Don't try to impress them. Try to touch them.
People care if. If you truly want to help your listeners--by informing or motivating them, or improving their lives--they will care and listen. But they will care only if you do.
This recalls a favorite tip: "If you really care, notify your face."
3. Your eyes mean everything. We mistrust people who won't look us in the eyes--even if our eyes are among over 200 sets in a room. We regard peoples' eyes as windows to their souls, and it's from our eyes that people assess us.
If you look each person in the eye for a few seconds, you make each person feel important--a feeling that every person craves.

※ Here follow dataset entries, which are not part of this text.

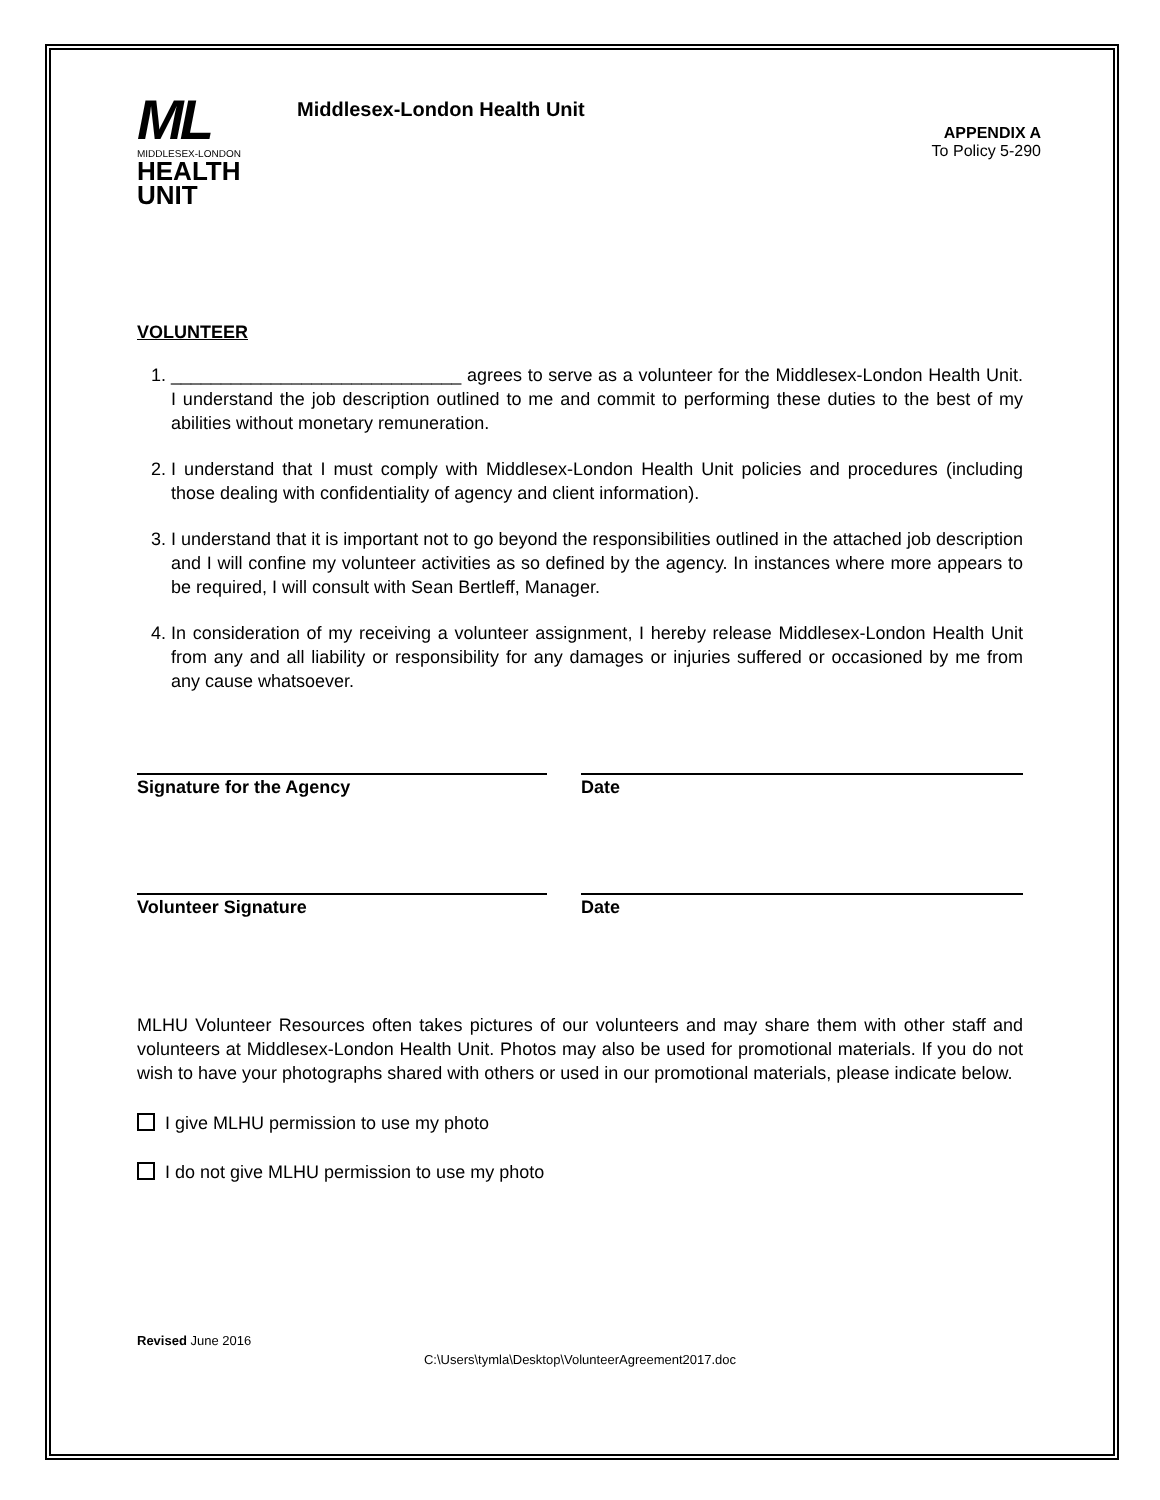ML
MIDDLESEX-LONDON
HEALTH
UNIT
Middlesex-London Health Unit
APPENDIX A
To Policy 5-290
VOLUNTEER
1. _____________________________ agrees to serve as a volunteer for the Middlesex-London Health Unit. I understand the job description outlined to me and commit to performing these duties to the best of my abilities without monetary remuneration.
2. I understand that I must comply with Middlesex-London Health Unit policies and procedures (including those dealing with confidentiality of agency and client information).
3. I understand that it is important not to go beyond the responsibilities outlined in the attached job description and I will confine my volunteer activities as so defined by the agency. In instances where more appears to be required, I will consult with Sean Bertleff, Manager.
4. In consideration of my receiving a volunteer assignment, I hereby release Middlesex-London Health Unit from any and all liability or responsibility for any damages or injuries suffered or occasioned by me from any cause whatsoever.
Signature for the Agency Date
Volunteer Signature Date
MLHU Volunteer Resources often takes pictures of our volunteers and may share them with other staff and volunteers at Middlesex-London Health Unit. Photos may also be used for promotional materials. If you do not wish to have your photographs shared with others or used in our promotional materials, please indicate below.
I give MLHU permission to use my photo
I do not give MLHU permission to use my photo
Revised June 2016
C:\Users\tymla\Desktop\VolunteerAgreement2017.doc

It also makes each audience member feel involved; it makes your presentation feel like a conversation rather than a recitation.

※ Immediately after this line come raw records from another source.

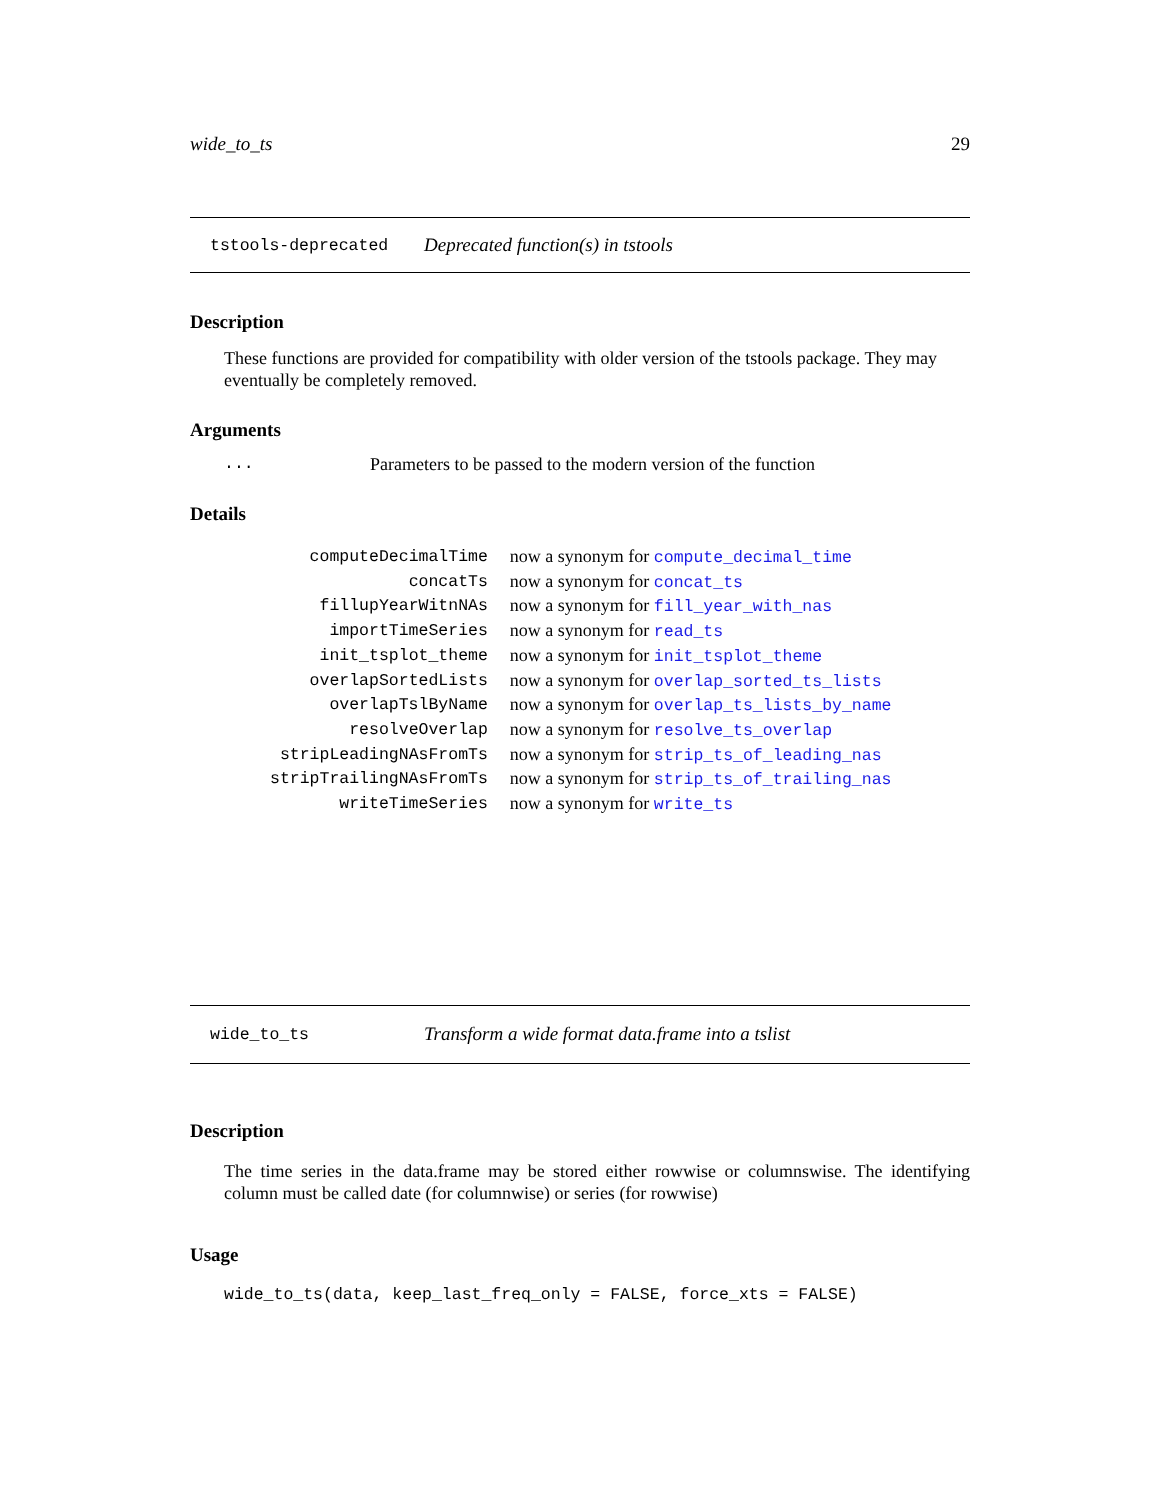wide_to_ts 29
tstools-deprecated Deprecated function(s) in tstools
Description
These functions are provided for compatibility with older version of the tstools package. They may eventually be completely removed.
Arguments
... Parameters to be passed to the modern version of the function
Details
| computeDecimalTime | now a synonym for compute_decimal_time |
| concatTs | now a synonym for concat_ts |
| fillupYearWitnNAs | now a synonym for fill_year_with_nas |
| importTimeSeries | now a synonym for read_ts |
| init_tsplot_theme | now a synonym for init_tsplot_theme |
| overlapSortedLists | now a synonym for overlap_sorted_ts_lists |
| overlapTslByName | now a synonym for overlap_ts_lists_by_name |
| resolveOverlap | now a synonym for resolve_ts_overlap |
| stripLeadingNAsFromTs | now a synonym for strip_ts_of_leading_nas |
| stripTrailingNAsFromTs | now a synonym for strip_ts_of_trailing_nas |
| writeTimeSeries | now a synonym for write_ts |
wide_to_ts Transform a wide format data.frame into a tslist
Description
The time series in the data.frame may be stored either rowwise or columnswise. The identifying column must be called date (for columnwise) or series (for rowwise)
Usage
wide_to_ts(data, keep_last_freq_only = FALSE, force_xts = FALSE)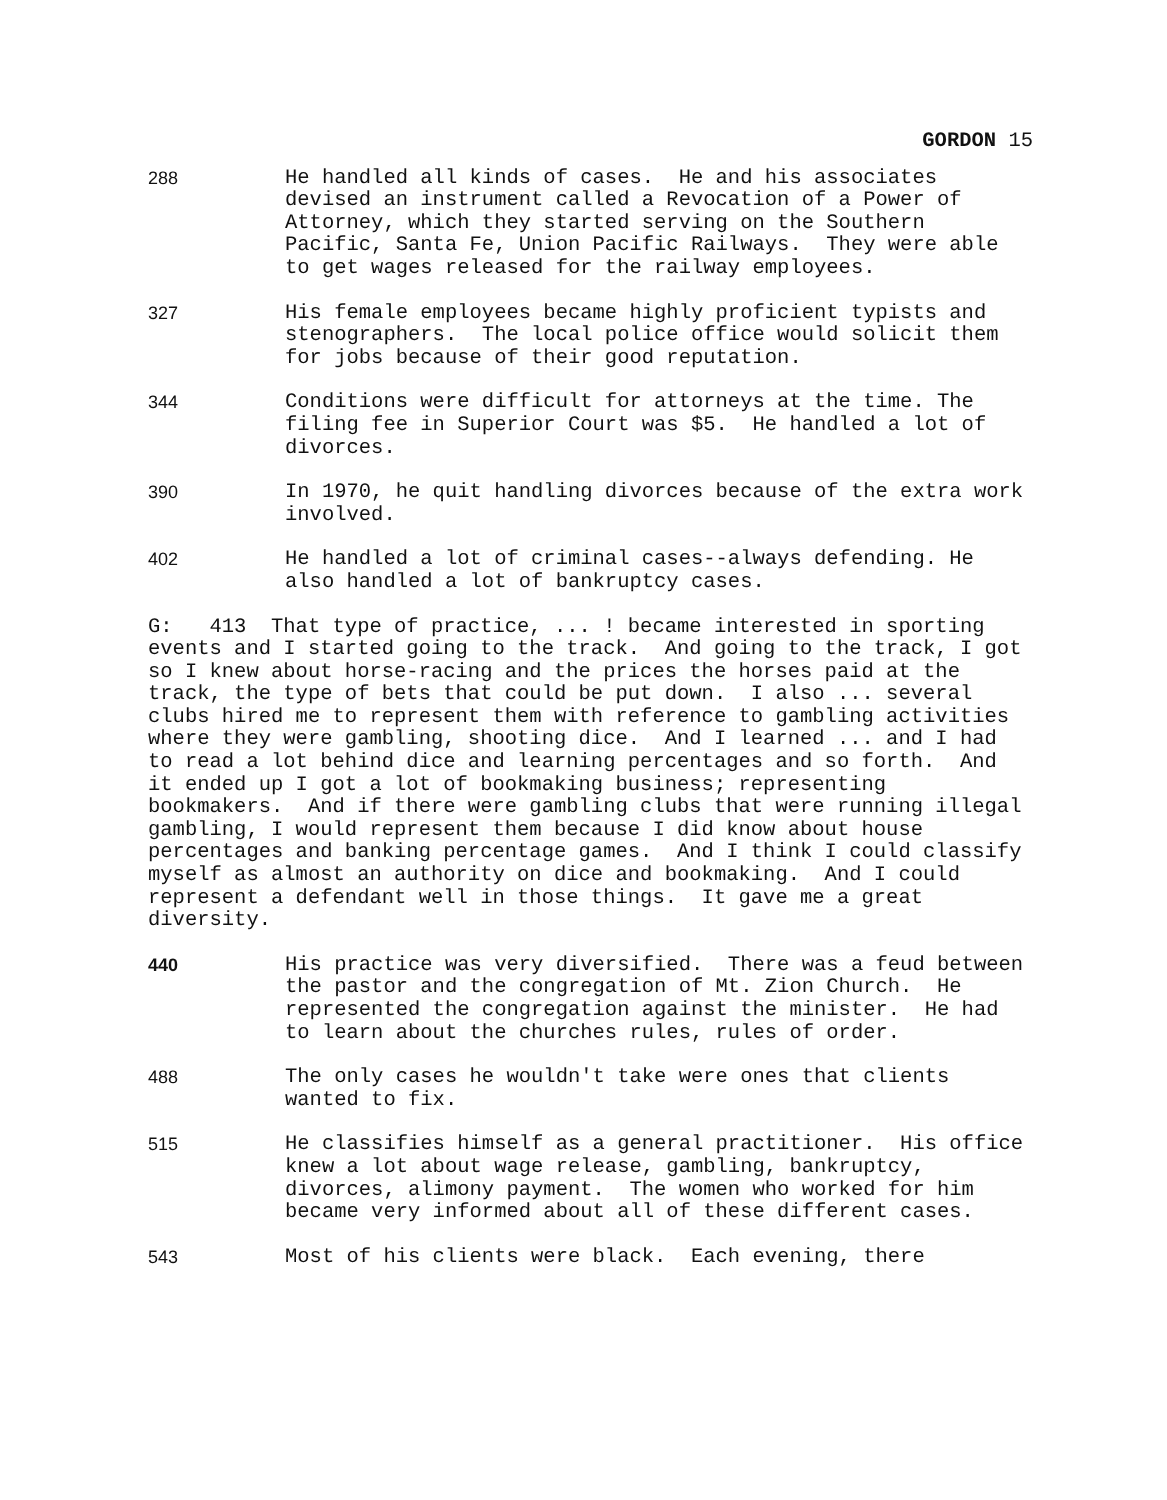GORDON 15
288 He handled all kinds of cases. He and his associates devised an instrument called a Revocation of a Power of Attorney, which they started serving on the Southern Pacific, Santa Fe, Union Pacific Railways. They were able to get wages released for the railway employees.
327 His female employees became highly proficient typists and stenographers. The local police office would solicit them for jobs because of their good reputation.
344 Conditions were difficult for attorneys at the time. The filing fee in Superior Court was $5. He handled a lot of divorces.
390 In 1970, he quit handling divorces because of the extra work involved.
402 He handled a lot of criminal cases--always defending. He also handled a lot of bankruptcy cases.
G: 413 That type of practice, ... ! became interested in sporting events and I started going to the track. And going to the track, I got so I knew about horse-racing and the prices the horses paid at the track, the type of bets that could be put down. I also ... several clubs hired me to represent them with reference to gambling activities where they were gambling, shooting dice. And I learned ... and I had to read a lot behind dice and learning percentages and so forth. And it ended up I got a lot of bookmaking business; representing bookmakers. And if there were gambling clubs that were running illegal gambling, I would represent them because I did know about house percentages and banking percentage games. And I think I could classify myself as almost an authority on dice and bookmaking. And I could represent a defendant well in those things. It gave me a great diversity.
440 His practice was very diversified. There was a feud between the pastor and the congregation of Mt. Zion Church. He represented the congregation against the minister. He had to learn about the churches rules, rules of order.
488 The only cases he wouldn't take were ones that clients wanted to fix.
515 He classifies himself as a general practitioner. His office knew a lot about wage release, gambling, bankruptcy, divorces, alimony payment. The women who worked for him became very informed about all of these different cases.
543 Most of his clients were black. Each evening, there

For this reason, minimize visual aids. They break eye contact and make it appear that you are talking to the screen and not to your listeners.
Look them in the eyes.
4. Preparation matters. But not for the reason you suspect. Preparation does more than make a presentation appear polished--and a too-polished presentation actually can feel inauthentic, even souless. If you've spent hours learning about the people to whom you are speaking, you will communicate the most compelling message you can deliver to a person: You are important to me.

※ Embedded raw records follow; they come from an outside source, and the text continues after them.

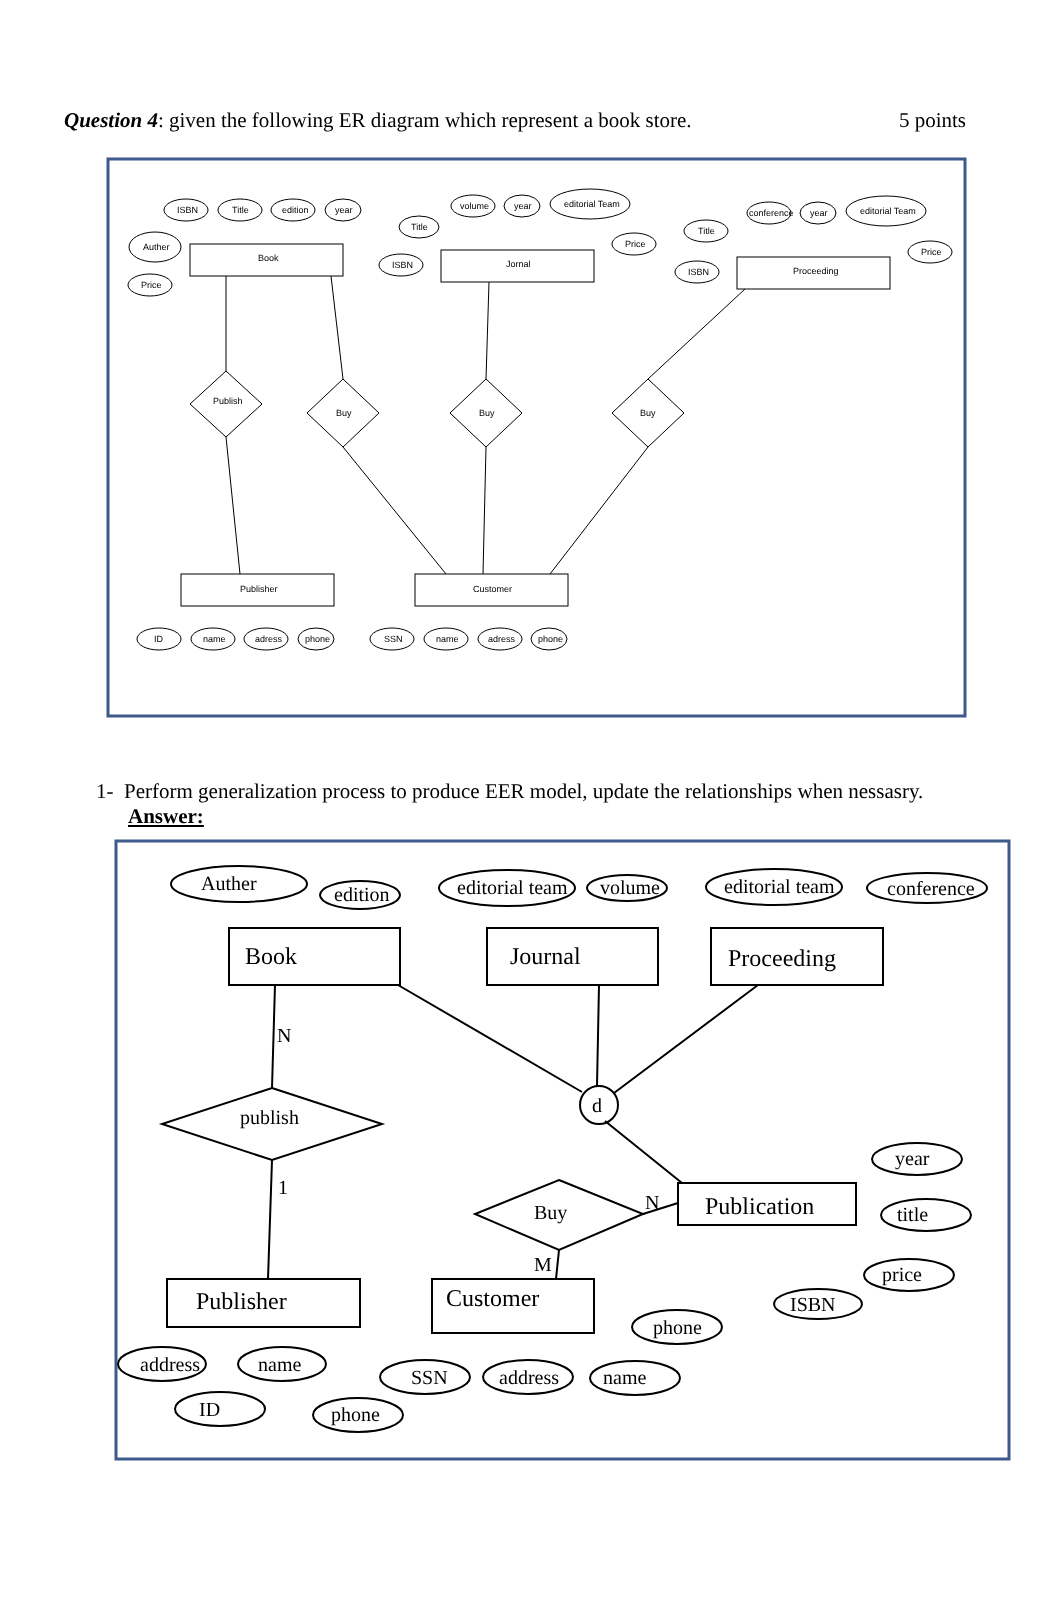Question 4: given the following ER diagram which represent a book store. 5 points
Book
Jornal
Proceeding
Publisher
Customer
Publish
Buy
Buy
Buy
ISBN
Title
edition
year
Auther
Price
Title
ISBN
volume
year
editorial Team
Price
Title
ISBN
conference
year
editorial Team
Price
ID
name
adress
phone
SSN
name
adress
phone
1- Perform generalization process to produce EER model, update the relationships when nessasry.
Answer:
Auther
edition
editorial team
volume
editorial team
conference
Book
Journal
Proceeding
N
publish
d
1
Buy
N
Publication
M
year
title
price
ISBN
Publisher
Customer
phone
address
name
ID
phone
SSN
address
name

5. If it's worth saying, it bears repeating. The old rule--"Tell them what you are going to tell them, then tell them, then tell them what you told them"--reflects the limitations of our memories. Plus researchers have shown repeatedly that people are more apt to believe something they hear more than once--even if they hear it from the same person, and even if they question that person's credibility.
6. People love music. An outstanding speech is musical; it ebbs and flows, hits a variety of notes, and makes beautiful use of pauses and silence. Just as in humor, speaking's key ingredient is timing.
Allow some gaps between your notes.
7. Obey The Rule of Seven. There's a reason why only seven principles appear above: Our brains and memories have limits. We can recall seven-digit phone numbers. Throw in an area code, however, and we become helpless. So make no more than seven points. (Recent research suggests that making just three or four points works much better.